In his speech on April 12 this year, Azerbaijan President Ilham Aliyev stated that the Minsk Group had been active for 28 years before the Second Karabakh War. The co-chair countries have probably made hundreds of visits to Azerbaijan and Armenia over the years.

The result was zero. The president of Azerbaijan, referring to the Russia-Ukraine War, mentioned that the mandate given to the Minsk Group to resolve the conflict is de jure in force and can already be considered invalid de facto under the current circumstances.

Instead of the Minsk Group, President Aliyev advised that the OSCE could play a role as a credible international organisation, which would be able to host representatives of civil society, the media, and other influential public figures to contribute to the normalisation of relations between Armenia and Azerbaijan.

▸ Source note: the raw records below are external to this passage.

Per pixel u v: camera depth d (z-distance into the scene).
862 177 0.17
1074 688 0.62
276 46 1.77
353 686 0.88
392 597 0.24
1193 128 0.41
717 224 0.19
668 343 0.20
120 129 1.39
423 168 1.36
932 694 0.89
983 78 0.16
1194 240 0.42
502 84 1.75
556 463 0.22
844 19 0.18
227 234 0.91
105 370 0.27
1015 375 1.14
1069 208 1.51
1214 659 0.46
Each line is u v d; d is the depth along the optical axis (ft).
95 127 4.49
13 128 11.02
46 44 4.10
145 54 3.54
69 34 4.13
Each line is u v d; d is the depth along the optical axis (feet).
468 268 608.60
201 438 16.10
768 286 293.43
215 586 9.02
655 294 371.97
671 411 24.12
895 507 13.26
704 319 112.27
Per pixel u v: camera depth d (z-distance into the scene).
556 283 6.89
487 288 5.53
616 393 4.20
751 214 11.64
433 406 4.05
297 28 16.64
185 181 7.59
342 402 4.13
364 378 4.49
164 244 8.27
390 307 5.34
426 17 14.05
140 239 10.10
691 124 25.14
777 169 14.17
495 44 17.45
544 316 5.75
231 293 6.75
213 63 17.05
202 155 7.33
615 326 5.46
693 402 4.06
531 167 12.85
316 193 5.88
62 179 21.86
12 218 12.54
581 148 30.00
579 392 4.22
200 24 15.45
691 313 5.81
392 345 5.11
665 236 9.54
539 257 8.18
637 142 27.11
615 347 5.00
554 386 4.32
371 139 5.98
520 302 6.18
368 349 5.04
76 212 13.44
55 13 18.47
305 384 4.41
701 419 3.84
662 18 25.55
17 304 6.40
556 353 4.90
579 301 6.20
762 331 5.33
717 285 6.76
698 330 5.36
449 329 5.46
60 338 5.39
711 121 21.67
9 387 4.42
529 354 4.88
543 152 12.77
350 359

As can be seen, the expected communication and joint working capability among the OSCE Minsk Group Co-Chairs (France, Russia, and the United States) has deteriorated due to the ongoing armed conflict between Russia and Ukraine. So, the question is: what is Armenia's real agenda in doing so?

Since the Trilateral Statement signed on Nov 10, 2020, Armenia has been lacking in consistency to prove itself as a committed partner in initiating peace negotiations. Of course, the political leadership of Armenia is, in most cases, not able to declare publicly its revisionist attitude towards the obligations of the Trilateral Statement.

Therefore, in order to impede and strike a blow at peace talks or at least to kill time for its real agenda, Armenia seems to exploit the current tense contradictions in the realm of international security.

Another expected political yield for the Armenian leadership to announce the OSCE Minsk Group as a peace coach is domestic. To wit, by summoning the OSCE Minsk Group, the Armenian decision-makers appear to be attempting to shift their own responsibility to an outsider in order to appease hard pressure from Armenian society, which harshly blames the government for its defeat in the war with Azerbaijan.

Armenian leaders must be so watchful as to think that it will not be easy to defend biased arguments on the table of diplomacy in the upcoming period.

Anyway, recent noises in Yerevan about the revival of the OSCE Minsk Group within a fake agenda may not only wear down the problem-solver images of co-chair countries as a side effect, but also may have been supposed to serve as a lifebelt for the Armenian leadership in dealing with the looming bushy problems of domestic and foreign policy.